## Begin TEXT SECTION
MAS2008 Scientific Computing: Lab 8
Data analysis and curve fitting with Pandas


The following notebooks and videos are relevant for this lab:
Favourite colours View Download
Mauna Loa carbon dioxide concentration View Download
Peak District hills View Download

To try the above notebooks yourself, you will need to download the following data files:
favourite_colours.csv co2_daily_mlo.txt peak_district_hills.csv

There is also an interactive demonstration explaining pandas selection methods.

Task 1: The Periodic Table

Download the file elements.csv and load it into a pandas DataFrame. There are online test question corresponding to some of the subtasks below.

Task 2: Whitby tides

Download the file whitby_tides.txt, which contains a record of the tide levels at Whitby (in North Yorkshire) every 15 minutes in 2023. We will want to convert this dataset into a pandas DataFrame, but this will require some auxiliary steps. If the above file has been saved in the same folder as this notebook, we can read all the lines in the file as follows:

    with open(f'whitby_tides.txt') as f:
      lines = f.readlines()
The first few lines of the file are headers, which you should ignore. The remaining lines are like this:

    10) 2023/01/01 02:15:00     3.681      0.391  
    11) 2023/01/01 02:30:00     3.498      0.388  
    12) 2023/01/01 02:45:00     3.323M     0.389M 
    13) 2023/01/01 03:00:00     3.154M     0.390M 
For each line, you should extract the time and the tide level. You can either use line.split() or slices like line[10:25] to get parts of the string. You should represent the time as the number of hours since the start of the year. Given a suitable string s, the function pd.Timestamp(s).timestamp() will give you the number of seconds since the start of 1970, and you can work from there. The tide level is the first number after the time. Some of the tide levels are followed by an M, which you should ignore. If the tide level is given as -99, that means that the data is missing, so you should skip that line. You should also skip any lines that are empty. It will probably be simplest to start by creating a list, but when the list is complete you should convert it into a pandas dataframe with columns time and level.
## End TEXT SECTION
Rewrite the lab text between "The following notebooks" and "pandas selection methods.", inclusive, changing "interactive demonstration" to "interactive tutorial". The items that come next are separate material and are not part of the lab text.
## Begin INFORMATION SHOWN
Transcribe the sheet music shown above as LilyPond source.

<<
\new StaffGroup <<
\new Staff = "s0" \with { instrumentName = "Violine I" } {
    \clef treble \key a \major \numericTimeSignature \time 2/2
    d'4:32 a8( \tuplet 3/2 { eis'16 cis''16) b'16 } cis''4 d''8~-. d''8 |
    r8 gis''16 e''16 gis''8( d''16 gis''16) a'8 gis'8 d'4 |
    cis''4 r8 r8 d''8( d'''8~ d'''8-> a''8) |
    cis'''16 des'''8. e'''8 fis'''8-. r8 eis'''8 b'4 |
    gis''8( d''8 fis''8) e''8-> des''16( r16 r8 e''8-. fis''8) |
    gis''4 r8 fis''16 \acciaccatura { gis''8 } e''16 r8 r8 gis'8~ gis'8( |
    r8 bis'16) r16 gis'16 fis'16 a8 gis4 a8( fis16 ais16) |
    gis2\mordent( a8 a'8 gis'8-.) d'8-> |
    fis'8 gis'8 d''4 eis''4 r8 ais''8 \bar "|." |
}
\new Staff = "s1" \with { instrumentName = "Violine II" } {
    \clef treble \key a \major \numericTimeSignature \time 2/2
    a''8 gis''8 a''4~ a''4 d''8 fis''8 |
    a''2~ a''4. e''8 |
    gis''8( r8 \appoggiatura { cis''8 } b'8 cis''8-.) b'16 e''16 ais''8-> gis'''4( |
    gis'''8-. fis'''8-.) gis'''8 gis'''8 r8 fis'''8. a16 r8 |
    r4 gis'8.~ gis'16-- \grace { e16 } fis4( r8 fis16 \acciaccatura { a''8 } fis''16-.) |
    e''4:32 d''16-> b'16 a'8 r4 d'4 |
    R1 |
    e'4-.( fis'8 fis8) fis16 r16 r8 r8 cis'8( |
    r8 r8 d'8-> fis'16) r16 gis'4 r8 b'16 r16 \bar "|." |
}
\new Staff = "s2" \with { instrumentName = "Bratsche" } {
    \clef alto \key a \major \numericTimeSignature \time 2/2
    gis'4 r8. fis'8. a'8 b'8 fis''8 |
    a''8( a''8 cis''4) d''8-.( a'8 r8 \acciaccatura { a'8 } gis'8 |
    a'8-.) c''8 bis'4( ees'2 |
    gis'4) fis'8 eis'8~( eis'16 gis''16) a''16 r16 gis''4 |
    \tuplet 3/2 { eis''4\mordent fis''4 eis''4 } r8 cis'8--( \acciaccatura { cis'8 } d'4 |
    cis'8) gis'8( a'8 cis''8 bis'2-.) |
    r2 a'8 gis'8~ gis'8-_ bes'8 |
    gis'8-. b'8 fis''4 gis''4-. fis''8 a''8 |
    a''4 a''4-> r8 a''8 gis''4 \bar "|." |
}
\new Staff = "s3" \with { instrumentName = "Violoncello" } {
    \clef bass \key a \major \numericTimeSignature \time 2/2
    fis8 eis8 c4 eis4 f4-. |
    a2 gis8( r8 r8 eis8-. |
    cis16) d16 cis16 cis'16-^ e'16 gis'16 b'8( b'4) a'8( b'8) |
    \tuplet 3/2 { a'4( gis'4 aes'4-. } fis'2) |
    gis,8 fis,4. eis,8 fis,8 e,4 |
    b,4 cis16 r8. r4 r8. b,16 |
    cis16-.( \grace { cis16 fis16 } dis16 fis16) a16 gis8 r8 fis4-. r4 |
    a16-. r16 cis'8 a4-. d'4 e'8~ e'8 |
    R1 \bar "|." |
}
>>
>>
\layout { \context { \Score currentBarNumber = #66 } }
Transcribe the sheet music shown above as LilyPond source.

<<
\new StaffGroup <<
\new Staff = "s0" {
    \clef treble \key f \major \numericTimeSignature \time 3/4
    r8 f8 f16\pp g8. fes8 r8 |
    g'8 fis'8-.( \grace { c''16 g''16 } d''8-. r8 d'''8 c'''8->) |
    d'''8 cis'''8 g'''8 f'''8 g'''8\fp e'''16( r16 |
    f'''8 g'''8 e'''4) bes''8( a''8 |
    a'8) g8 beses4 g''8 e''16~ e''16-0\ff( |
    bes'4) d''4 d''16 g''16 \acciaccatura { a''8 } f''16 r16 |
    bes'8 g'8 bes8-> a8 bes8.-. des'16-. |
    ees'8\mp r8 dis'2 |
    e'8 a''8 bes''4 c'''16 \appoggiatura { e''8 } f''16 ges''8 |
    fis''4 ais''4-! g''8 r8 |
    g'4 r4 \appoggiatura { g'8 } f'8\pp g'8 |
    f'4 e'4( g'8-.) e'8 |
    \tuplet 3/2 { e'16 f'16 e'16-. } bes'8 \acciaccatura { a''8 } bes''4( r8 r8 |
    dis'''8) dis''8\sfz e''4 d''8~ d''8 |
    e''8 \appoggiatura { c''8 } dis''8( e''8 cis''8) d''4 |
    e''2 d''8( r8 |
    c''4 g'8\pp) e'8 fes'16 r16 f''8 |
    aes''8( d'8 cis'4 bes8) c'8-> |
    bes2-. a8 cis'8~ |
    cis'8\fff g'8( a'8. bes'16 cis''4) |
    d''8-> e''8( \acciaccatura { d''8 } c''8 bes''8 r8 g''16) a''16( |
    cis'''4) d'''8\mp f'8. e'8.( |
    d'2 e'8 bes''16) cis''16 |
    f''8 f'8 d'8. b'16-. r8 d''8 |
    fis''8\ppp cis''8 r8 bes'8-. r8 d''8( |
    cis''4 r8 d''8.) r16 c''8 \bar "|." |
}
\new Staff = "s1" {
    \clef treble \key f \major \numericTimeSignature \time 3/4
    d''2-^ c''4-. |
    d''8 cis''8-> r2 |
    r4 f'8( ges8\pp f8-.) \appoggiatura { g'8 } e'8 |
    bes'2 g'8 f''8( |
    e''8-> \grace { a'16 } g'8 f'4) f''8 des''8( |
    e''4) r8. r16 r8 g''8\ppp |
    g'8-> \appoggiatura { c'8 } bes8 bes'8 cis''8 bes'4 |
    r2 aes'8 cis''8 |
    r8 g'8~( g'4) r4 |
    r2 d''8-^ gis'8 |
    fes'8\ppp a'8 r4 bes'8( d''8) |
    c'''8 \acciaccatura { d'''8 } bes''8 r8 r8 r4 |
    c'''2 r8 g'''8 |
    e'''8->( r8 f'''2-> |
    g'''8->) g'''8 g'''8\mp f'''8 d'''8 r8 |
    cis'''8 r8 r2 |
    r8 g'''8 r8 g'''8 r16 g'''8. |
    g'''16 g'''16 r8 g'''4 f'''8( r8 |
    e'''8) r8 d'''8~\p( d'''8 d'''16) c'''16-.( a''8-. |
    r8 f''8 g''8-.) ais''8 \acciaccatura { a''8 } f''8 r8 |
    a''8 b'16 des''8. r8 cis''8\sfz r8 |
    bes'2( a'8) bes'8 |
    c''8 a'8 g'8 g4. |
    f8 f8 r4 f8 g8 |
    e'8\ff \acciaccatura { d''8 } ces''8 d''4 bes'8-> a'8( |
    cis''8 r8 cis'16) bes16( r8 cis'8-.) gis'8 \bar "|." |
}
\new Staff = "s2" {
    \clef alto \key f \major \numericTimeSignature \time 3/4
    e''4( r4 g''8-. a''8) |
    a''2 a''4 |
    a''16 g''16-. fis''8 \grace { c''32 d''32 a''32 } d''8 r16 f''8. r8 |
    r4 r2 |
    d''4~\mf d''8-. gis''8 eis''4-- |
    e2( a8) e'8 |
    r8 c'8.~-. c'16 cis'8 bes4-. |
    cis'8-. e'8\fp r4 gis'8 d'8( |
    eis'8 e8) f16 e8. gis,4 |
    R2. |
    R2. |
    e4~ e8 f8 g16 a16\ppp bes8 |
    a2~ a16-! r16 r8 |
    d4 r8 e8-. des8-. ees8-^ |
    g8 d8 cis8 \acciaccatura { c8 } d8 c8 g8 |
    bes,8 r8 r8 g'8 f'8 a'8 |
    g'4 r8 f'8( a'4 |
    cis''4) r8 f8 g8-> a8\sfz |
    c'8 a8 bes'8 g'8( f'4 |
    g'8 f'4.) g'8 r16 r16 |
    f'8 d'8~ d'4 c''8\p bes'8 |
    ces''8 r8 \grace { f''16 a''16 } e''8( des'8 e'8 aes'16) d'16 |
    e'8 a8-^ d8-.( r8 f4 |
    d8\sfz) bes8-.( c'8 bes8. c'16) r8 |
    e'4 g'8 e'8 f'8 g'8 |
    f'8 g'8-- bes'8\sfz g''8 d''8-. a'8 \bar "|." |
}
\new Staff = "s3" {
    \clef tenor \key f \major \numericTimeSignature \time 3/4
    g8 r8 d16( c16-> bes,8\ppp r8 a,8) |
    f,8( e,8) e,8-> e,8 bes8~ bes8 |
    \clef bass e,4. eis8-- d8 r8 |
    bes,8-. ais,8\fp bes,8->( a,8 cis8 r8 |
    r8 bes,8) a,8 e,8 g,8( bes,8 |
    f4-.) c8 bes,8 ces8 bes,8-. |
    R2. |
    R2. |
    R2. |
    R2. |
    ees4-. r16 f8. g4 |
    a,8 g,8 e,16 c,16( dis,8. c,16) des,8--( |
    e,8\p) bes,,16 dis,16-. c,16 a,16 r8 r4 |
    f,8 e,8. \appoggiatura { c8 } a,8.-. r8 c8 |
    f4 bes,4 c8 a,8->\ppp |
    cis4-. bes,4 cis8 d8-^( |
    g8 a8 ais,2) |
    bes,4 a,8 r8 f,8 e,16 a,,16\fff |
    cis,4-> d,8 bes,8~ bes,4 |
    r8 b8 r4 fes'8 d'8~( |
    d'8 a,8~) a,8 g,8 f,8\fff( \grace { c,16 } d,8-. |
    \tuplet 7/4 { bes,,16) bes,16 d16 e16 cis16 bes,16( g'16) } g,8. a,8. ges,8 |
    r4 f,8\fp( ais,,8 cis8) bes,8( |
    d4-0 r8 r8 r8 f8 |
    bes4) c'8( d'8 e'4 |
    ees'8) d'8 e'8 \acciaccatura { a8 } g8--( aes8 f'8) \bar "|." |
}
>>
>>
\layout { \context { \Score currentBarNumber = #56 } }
## End INFORMATION SHOWN
◆ TASK ANSWER
The following notebooks and videos are relevant for this lab:
Favourite colours View Download
Mauna Loa carbon dioxide concentration View Download
Peak District hills View Download

To try the above notebooks yourself, you will need to download the following data files:
favourite_colours.csv co2_daily_mlo.txt peak_district_hills.csv

There is also an interactive tutorial explaining pandas selection methods.